In April 2024, Reddy Express rebrands began in Queensland and New South Wales. As of May 2024 they have rebranded sites in Queensland, New South Wales, Victoria & Western Australia. As of August 2024, more than 100 stores have been rebranded. In October 2024, South Australia had begun its first rebrands from Coles Express to Reddy Express.

In late 2024, Viva Energy commenced rebranding the fuel offer at its OTR outlets in South Australia and across Australia by replacing the old BP signage and independent OTR signage with the Shell signage. In December 2024, the first Coles Express sites changed to OTR sites including three in Sydney and one in Adelaide. In May 2025, the first rebranded Reddy Express sites changed to OTR.

==Fuel discount offer==
===Fuel discount offers===
When a customer spends over a qualifying amount in one transaction at Coles Supermarkets, Coles Central, or Coles Online, they are entitled to a fuel discount of 4c per litre or 8 bonus Flybuys points per litre at Reddy Express. This discount is obtained by providing a discount voucher, either on the Flybuys card or printed at the bottom of their receipt, and includes all Shell fuels. Reddy Express also offers a 10c per litre discount on all Shell fuels when a customer spends $20 or more on qualifying products in store, this can be used in addition to the 4c per litre discount voucher.

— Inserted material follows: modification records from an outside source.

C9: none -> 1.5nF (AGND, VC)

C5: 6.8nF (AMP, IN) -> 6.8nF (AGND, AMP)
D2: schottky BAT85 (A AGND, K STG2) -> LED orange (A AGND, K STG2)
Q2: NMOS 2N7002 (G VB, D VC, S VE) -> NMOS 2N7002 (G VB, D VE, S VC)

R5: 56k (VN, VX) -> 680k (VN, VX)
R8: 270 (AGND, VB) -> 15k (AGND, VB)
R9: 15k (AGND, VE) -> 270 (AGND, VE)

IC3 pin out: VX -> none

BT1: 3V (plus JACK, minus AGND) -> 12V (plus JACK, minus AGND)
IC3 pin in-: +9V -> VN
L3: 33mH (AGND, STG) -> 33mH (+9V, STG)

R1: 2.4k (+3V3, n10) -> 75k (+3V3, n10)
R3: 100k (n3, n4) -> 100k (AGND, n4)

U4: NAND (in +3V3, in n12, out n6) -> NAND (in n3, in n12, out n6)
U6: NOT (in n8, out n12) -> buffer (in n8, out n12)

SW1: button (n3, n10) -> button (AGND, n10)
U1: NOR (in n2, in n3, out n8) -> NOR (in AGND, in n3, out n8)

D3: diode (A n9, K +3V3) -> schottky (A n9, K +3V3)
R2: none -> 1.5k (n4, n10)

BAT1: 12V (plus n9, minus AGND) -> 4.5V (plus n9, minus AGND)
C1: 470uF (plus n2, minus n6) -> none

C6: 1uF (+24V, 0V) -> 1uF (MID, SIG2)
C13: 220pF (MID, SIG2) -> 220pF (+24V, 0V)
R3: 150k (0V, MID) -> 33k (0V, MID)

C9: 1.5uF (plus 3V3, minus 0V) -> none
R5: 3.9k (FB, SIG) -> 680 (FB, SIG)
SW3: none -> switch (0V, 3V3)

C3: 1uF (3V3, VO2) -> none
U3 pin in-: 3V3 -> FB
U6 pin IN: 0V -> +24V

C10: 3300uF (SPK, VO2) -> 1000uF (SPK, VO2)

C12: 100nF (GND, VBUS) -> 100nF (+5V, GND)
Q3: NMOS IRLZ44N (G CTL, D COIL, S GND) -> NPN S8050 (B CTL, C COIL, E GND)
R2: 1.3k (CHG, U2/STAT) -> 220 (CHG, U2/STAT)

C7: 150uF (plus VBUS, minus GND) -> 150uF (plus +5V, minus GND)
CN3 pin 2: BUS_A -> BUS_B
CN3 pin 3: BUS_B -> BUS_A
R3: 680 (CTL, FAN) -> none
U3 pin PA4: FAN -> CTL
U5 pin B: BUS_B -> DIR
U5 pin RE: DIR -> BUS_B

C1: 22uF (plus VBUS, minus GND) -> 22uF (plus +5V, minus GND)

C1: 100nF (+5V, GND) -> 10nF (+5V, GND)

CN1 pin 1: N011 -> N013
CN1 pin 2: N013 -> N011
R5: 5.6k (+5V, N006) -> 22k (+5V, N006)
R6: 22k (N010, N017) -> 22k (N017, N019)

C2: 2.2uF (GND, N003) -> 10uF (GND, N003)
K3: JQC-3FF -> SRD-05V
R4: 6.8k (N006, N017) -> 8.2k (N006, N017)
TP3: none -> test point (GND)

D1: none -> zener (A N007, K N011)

Additionally, there is a bonus 4c discount that can be obtained in conjunction with the above discounts by scanning a barcode in certain apps, such as the Shell V-Power Racing Team app and apps that require an account with certain companies such as the Budget Direct Fuel Discounts app, Linkt and G'day Rewards.

===Previous fuel discount offerings===
An additional bonus discount was introduced in late 2006, with a further 2c per litre fuel discount when customers spent $2 in-store in the one transaction. The offer was made permanent in April 2007 after rival Caltex Woolworths created a similar offer of an additional 4c discount if customers spend $5 in the one transaction at their petrol stations. The 2c per litre finished on 1 February 2013. Coles Express now offers a "Spend $20 and Save 10 cents per litre" this was launched to an "Everyday" offer in late 2015 and has continued since, variations of this deal are offered occasionally e.g. Buy product X for X dollars and save X cents per litre.

Other variations of the fuel offer have been offered from time to time including:
- In the lead-up to Christmas 2006, the 4c offer increased to 10c for customers spending $80 and over in one transaction at Coles Supermarkets; this offer was extended for a further short time in attempt to boost Coles' sales figures.
- Liquorland has offered a 20c-per-litre discount offer when customers purchase six bottles of wine in one transaction.
- Kmart Tyre & Auto Service has offered a 30c-per-litre discount offer when customers purchased four certain tyres in one transaction.